Context: My program reads binary data from storage using a NIF, in a format that Elixir does not know about. Basically, this binary string has to be delivered to the end user through HTTP request. It can get quite big (10s of MBytes) and it works in my demonstrator by passing the binary string through the return of the NIF function and then passed along to the caller function which would then send it to the client through Plug.Connection.send/2
case MSeed.NIF.stream_data(conn.assigns.datafiles) do
{:ok, msrecords} -> send_data(conn, msrecords)
end
And the send_data/2 function prepares the HTTP result (resp headers) and sends the content of msrecords, like:
Plug.Conn.send_resp(conn, 200, msrecords)
What are the impacts of passing large data through function parameters ? Are there other better ways to do this ?
Large binaries (> 64 byte or so) are passed by reference. Small binaries by value.
Only exception, the small binarie is a substring of a large binarie, in that case a fat pointer is passed, hindering the original binary from garbage collection as long as the substring is “alive”, thats why many slicing operations have a :copy option.
The only “expensive” action is to send them over a network.
If we are talking about large nested data structures (maps + lists) then sending them across processes might already be expensive, as this involves a deep copy!

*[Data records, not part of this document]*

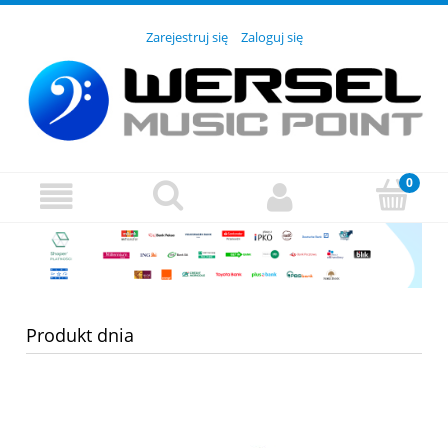
Zarejestruj się
Zaloguj się
Produkt dnia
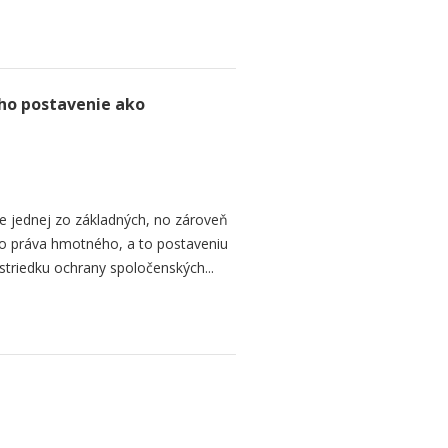
ho postavenie ako
e jednej zo základných, no zároveň
ho práva hmotného, a to postaveniu
striedku ochrany spoločenských...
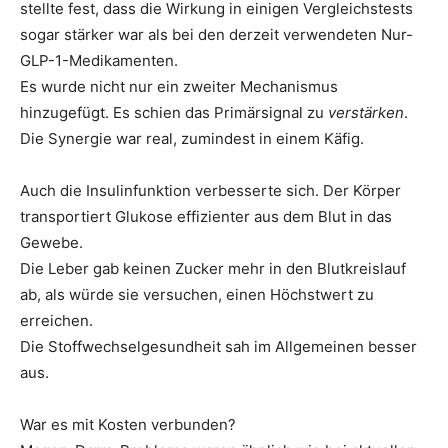
stellte fest, dass die Wirkung in einigen Vergleichstests
sogar stärker war als bei den derzeit verwendeten Nur-
GLP-1-Medikamenten.
Es wurde nicht nur ein zweiter Mechanismus
hinzugefügt. Es schien das Primärsignal zu
verstärken
.
Die Synergie war real, zumindest in einem Käfig.
Auch die Insulinfunktion verbesserte sich. Der Körper
transportiert Glukose effizienter aus dem Blut in das
Gewebe.
Die Leber gab keinen Zucker mehr in den Blutkreislauf
ab, als würde sie versuchen, einen Höchstwert zu
erreichen.
Die Stoffwechselgesundheit sah im Allgemeinen besser
aus.
War es mit Kosten verbunden?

Binaries are the only datatype that exists on a “shared” heap.
Additionally, these shared references are refcounted by processes that have ever accessed them.
So it is safe and cheap to pass them through function parameters, and safe and cheap to send them between processes, but dangerous to handle them in long-running processes as the long-lived process will cause the reference to be held, filling up RAM with your large binary, which cannot be reclaimed without manual intervention. At least not until every process that has ever handled them has died. For a recent thread on this phenomenon with detection, remediation, and other tips check out Agent keeps large binary memory despite no state .
If the process reading from your NIF is short-lived, you will be fine; if it’s a GenServer you may want to spin up a worker process on demand to do the actual handling to prevent memory bloat. Phoenix uses short-lived processes per-request so that process boundary should be fine to handle large binaries.